George Windsor Earl (1813–1865) was an English navigator and author of works on the Indian Archipelago. He coined the term 'Indu-nesian', later popularised and adopted as the name for Indonesia.

Earl was born in London around 1813. He travelled to India after becoming a midshipman at age 14, then joined the colonists in Western Australia in 1830. In 1832 he resumed his nautical career, working between Batavia and Singapore, and gained the command of a trading ship. He returned to England and became involved in a scheme to colonise the North of Australia, leaving for Port Essington in 1838, but by 1845 the hardships and lack of success of the North Australia Expedition had exhausted him. He made a later venture to the region, promoting cotton and trade, with a similar result.
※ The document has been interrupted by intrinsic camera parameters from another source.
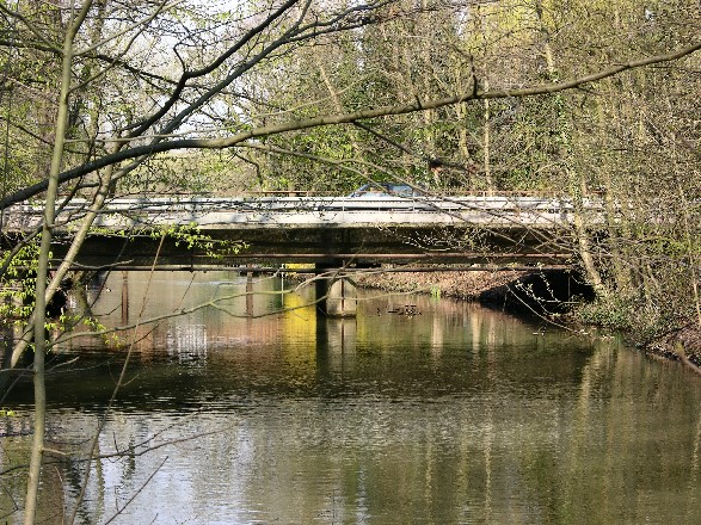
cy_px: 262
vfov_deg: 12.3
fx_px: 2430
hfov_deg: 16.4
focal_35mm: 120
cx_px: 350
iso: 50
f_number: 4.7
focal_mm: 29.5
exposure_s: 1/117
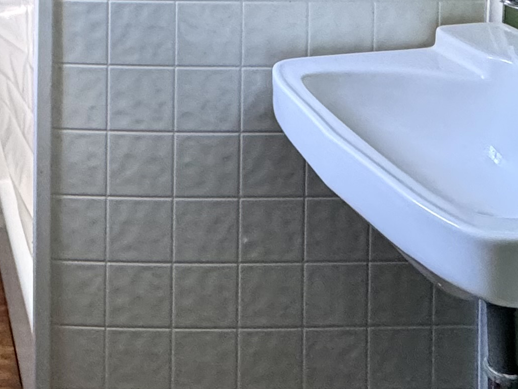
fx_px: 823
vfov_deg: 21.0
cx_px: -90
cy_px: -248
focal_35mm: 55
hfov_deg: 30.2
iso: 250
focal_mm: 2.22
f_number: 2.2
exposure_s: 1/61
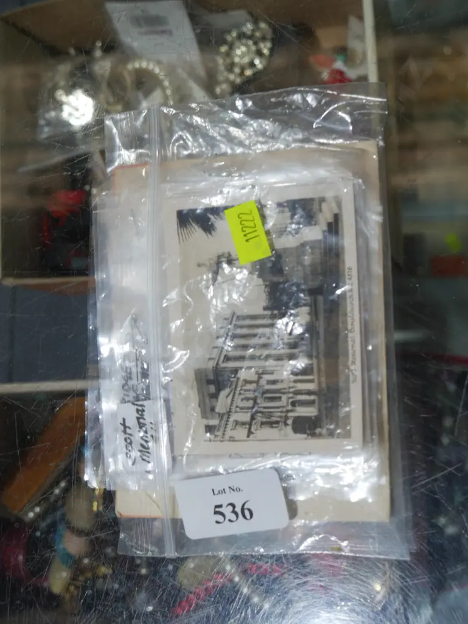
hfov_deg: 29.1
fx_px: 901
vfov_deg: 38.2
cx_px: 234
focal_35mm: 50
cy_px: 312
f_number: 5.3
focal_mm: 25
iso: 200
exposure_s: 1/80
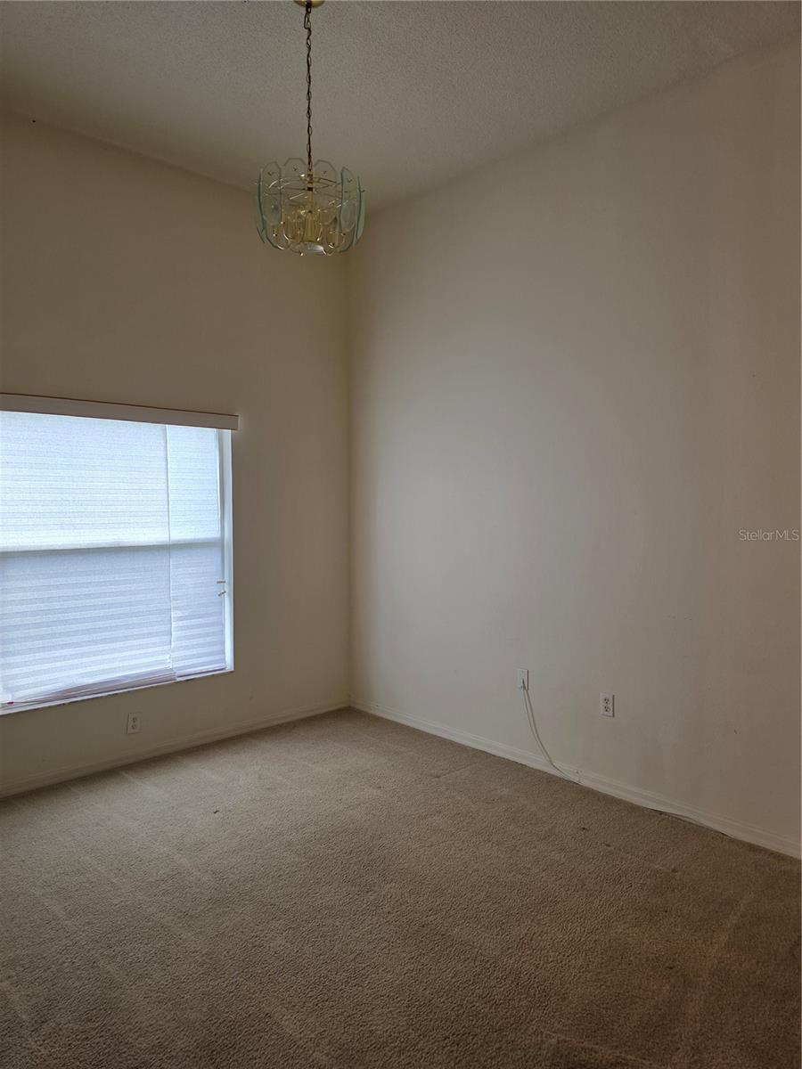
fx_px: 710
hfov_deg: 58.9
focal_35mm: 23
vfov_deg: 73.9
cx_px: 401
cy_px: 534
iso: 100
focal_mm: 6.3
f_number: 1.7
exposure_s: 1/120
From 1855 until his death he held a variety of official administrative positions in the region, his last post was at Penang.

Earl died on a sea journey to England in 1865, and is buried at the Old Protestant Cemetery, George Town, Penang, in present-day Malaysia.

G. W. Earl, who wrote on a diverse range of interests, was regarded as an authority on hydrography and a source of anthropological information on the peoples of the region. His works include papers and books, and a number of pamphlets and other material relating to proposed ventures in Australia. His first major publications were The Eastern Seas or Voyages and Adventures in the Indian Archipelago 1832-33-34... (London, 1837), and Sailing directions for the Arafura Sea, 1839, a translation from Dutch narratives of Dirk Hendrik Kolff and others. The records of his observations of deep-sea channels was used by Charles Darwin and Alfred Russel Wallace when studying the disjuncts in the bio-geographic distribution of the region. In particular his pamphlet On the Physical Geography of South-Eastern Asia and Australia, published in 1845, described how shallow seas connected islands on the west (Sumatra, Java, etc) with the Asian continent and with similar wildlife, and islands on the east such as New Guinea were connected to Australia and were characterised by the presence of marsupials. This formed the insipiration for Alfred Russel Wallace to propose the faunal boundary line now known as the Wallace Line. He published a paper in 1850 that invented the term 'Indu-nesians', for a quaint racial classification, derived from the Latin for India and island.